Examination of the wreckage verified continuity between all control surfaces and the cockpit flight controls. The landing gear handle was in the UP position and the landing gear was retracted. The flap lever was found in the UP position and the flaps were retracted, even though the pilot-rated passenger recalled the pilot verbalizing that the flaps were down and the trim indicator was “in the green” prior to starting the takeoff. According to the airplane’s flight manual, flaps are used for all takeoffs. The takeoff trim position indicator was near the neutral position and within the green band range for takeoff, although the trim tab itself was in the full up position. No pre-impact anomalies were noted that would have prevented normal operation of the airplane or engine.
PROBABLE CAUSE
The NTSB determined the probable cause(s) of this accident to include: “The pilot’s failure to properly configure the airplane for takeoff and his decision to takeoff with a tailwind in unfavorable water conditions, which resulted in the airplane entering an aerodynamic stall and the pilot losing control.”
While the probable cause finding describes the accident sequence, it utterly fails to embrace the pilot’s display of many of the so-called five hazardous attitudes the FAA long ago identified (see the sidebar on the opposite page). In fact, reading through the NTSB’s accident report (number CEN17FA287) offers real-life examples of how those behaviors present themselves in a real-life aviation environment.
There’s an old saying: “Unless you’re being shot at, there’s no such thing as an emergency takeoff.” While the pilot’s behaviors are a material cause for this accident, the simple fact is the accident wouldn’t have happened if the pilot hadn’t attempted the takeoff. If he had waited for better conditions—or not flown into the seaplane base in the first place—we’d be writing about a different accident this month.

-- WORK TO COMPLETE --
Answer these questions from the seaplane accident text:
1. In what position was the flap lever found?
2. What position was the trim tab itself in?
3. What is the number of the NTSB accident report?

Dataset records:
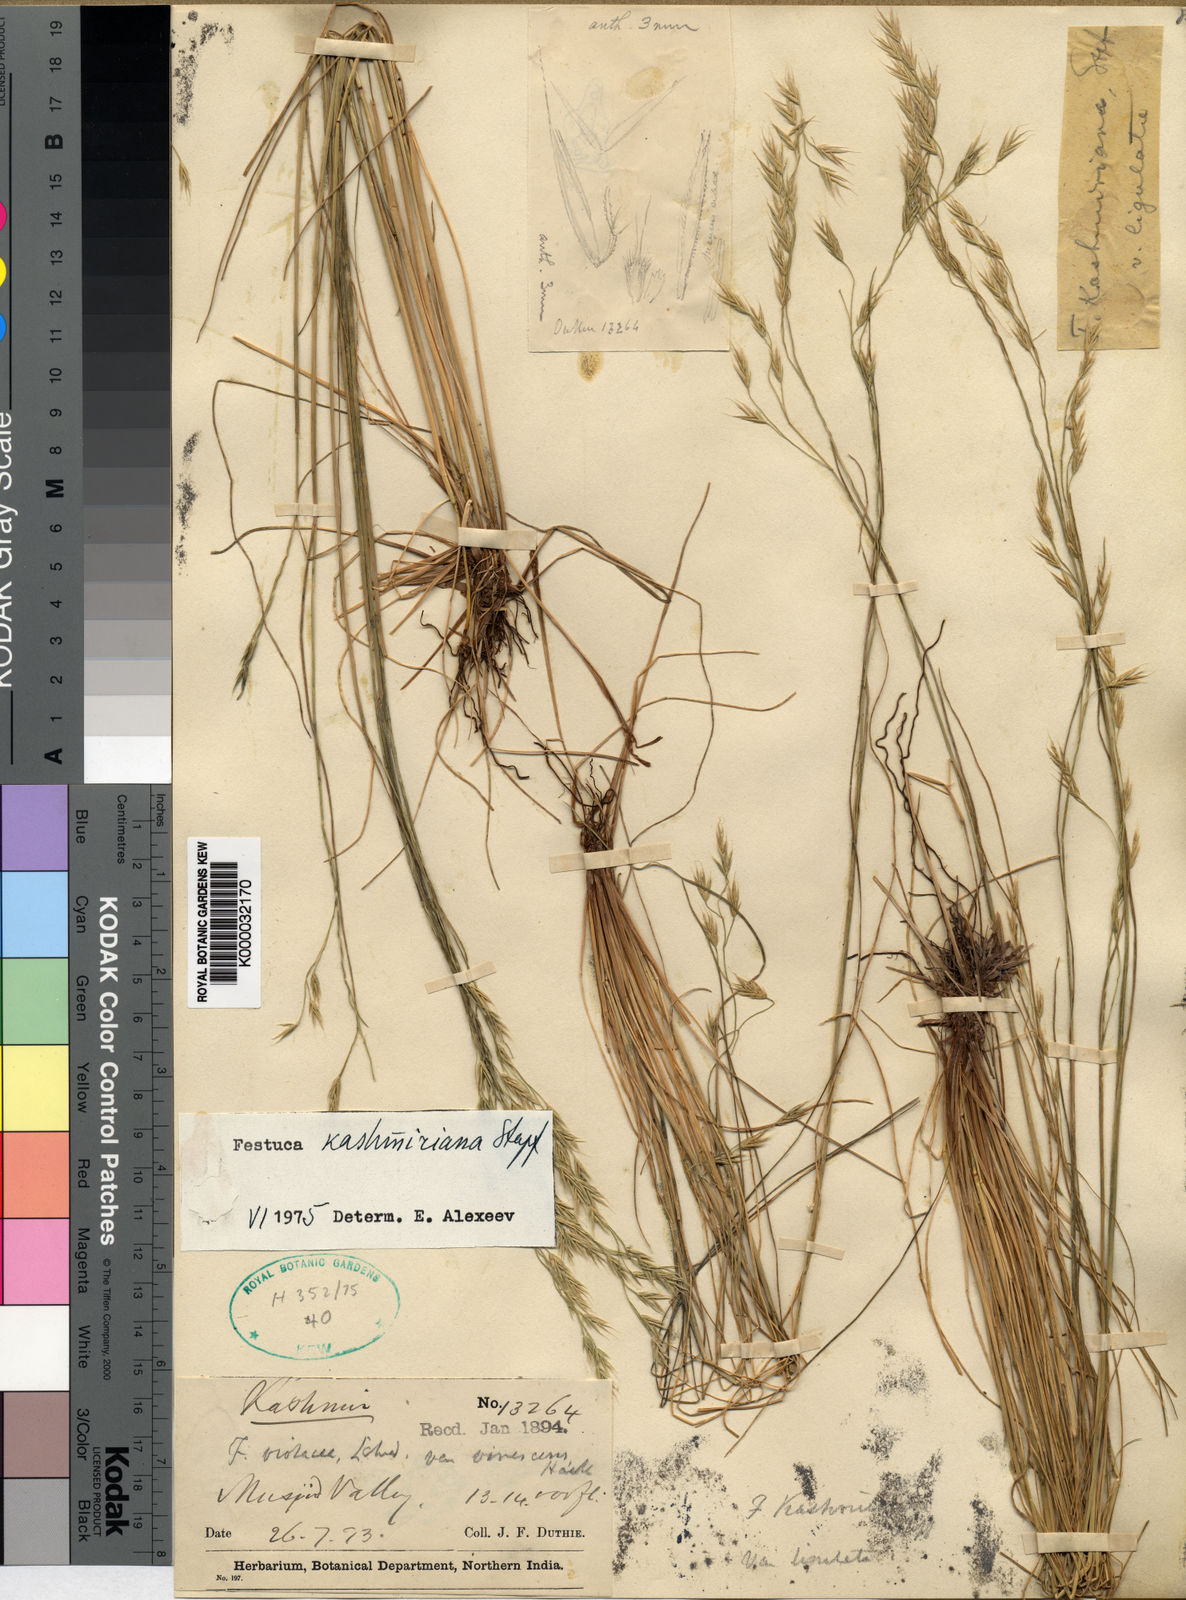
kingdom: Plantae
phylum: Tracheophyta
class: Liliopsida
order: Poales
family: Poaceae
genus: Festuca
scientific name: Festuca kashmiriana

==

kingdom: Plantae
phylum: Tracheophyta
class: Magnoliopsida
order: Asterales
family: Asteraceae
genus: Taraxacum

* * *

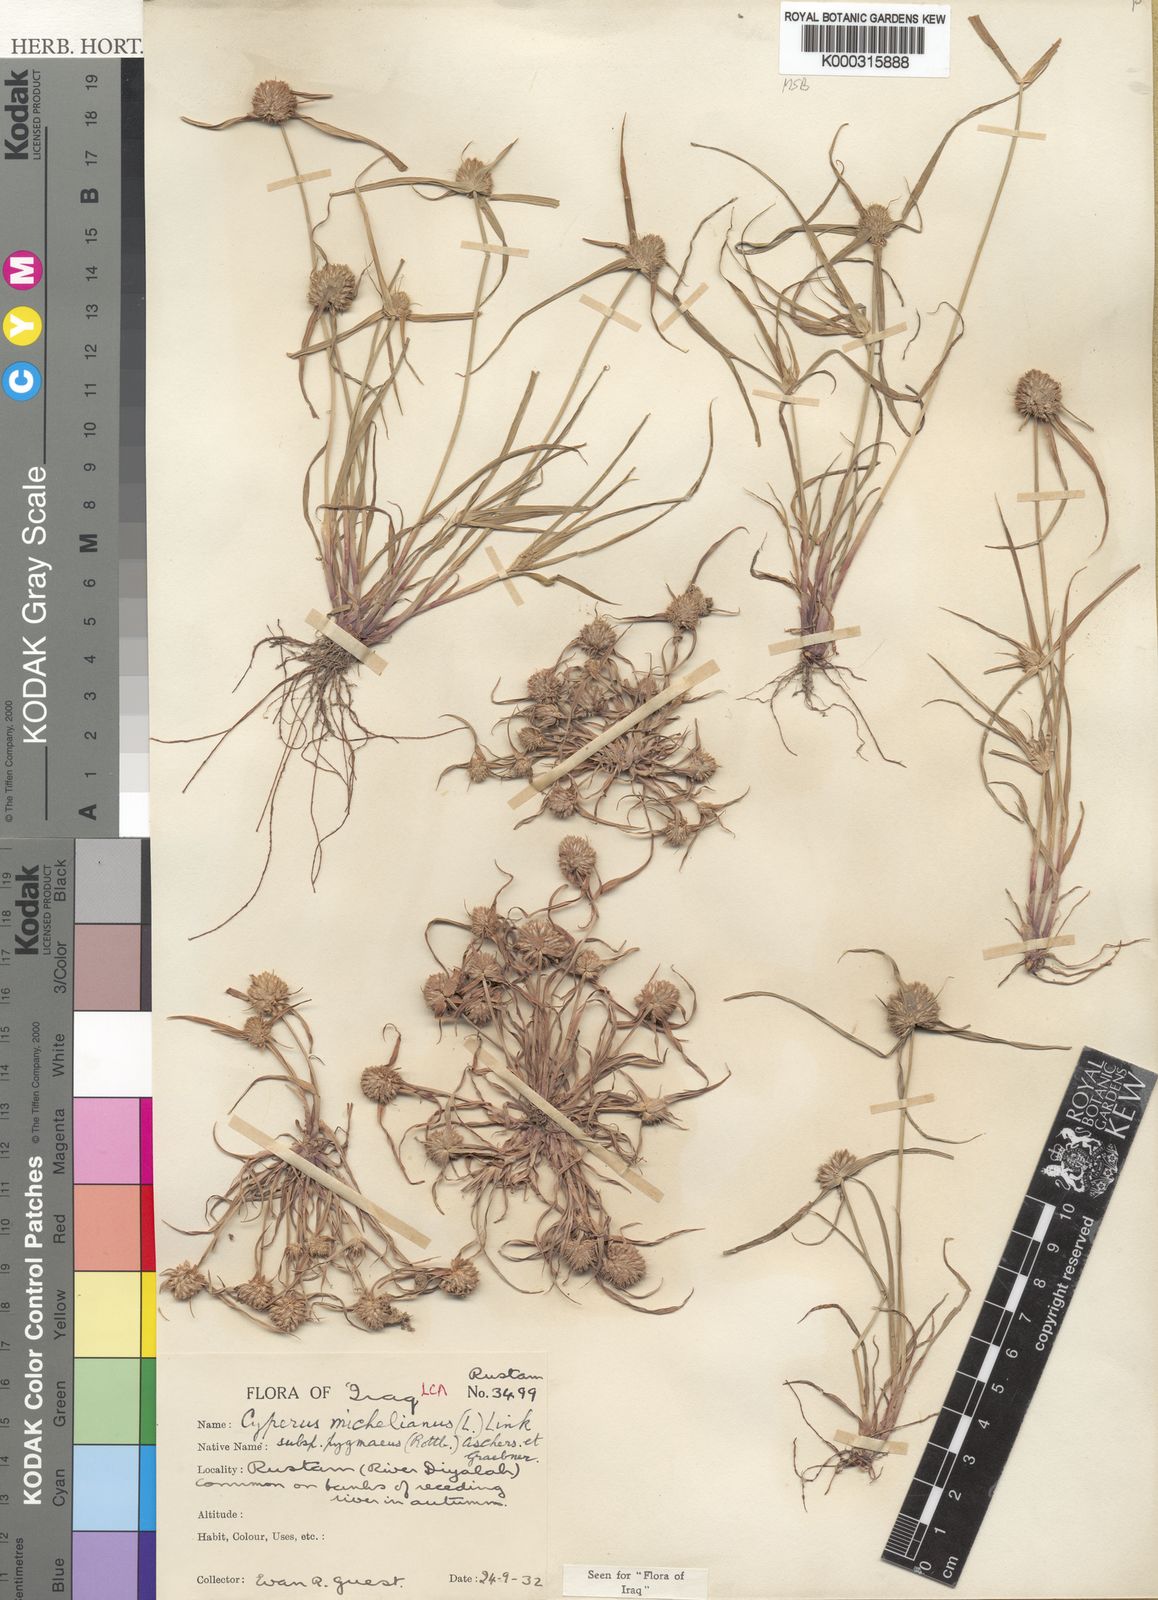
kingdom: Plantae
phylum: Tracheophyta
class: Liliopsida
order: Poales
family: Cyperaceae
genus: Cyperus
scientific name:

-- WRITTEN REPLY --
1. The flap lever was in the UP position.
2. The trim tab was in the full up position.
3. The report number is CEN17FA287.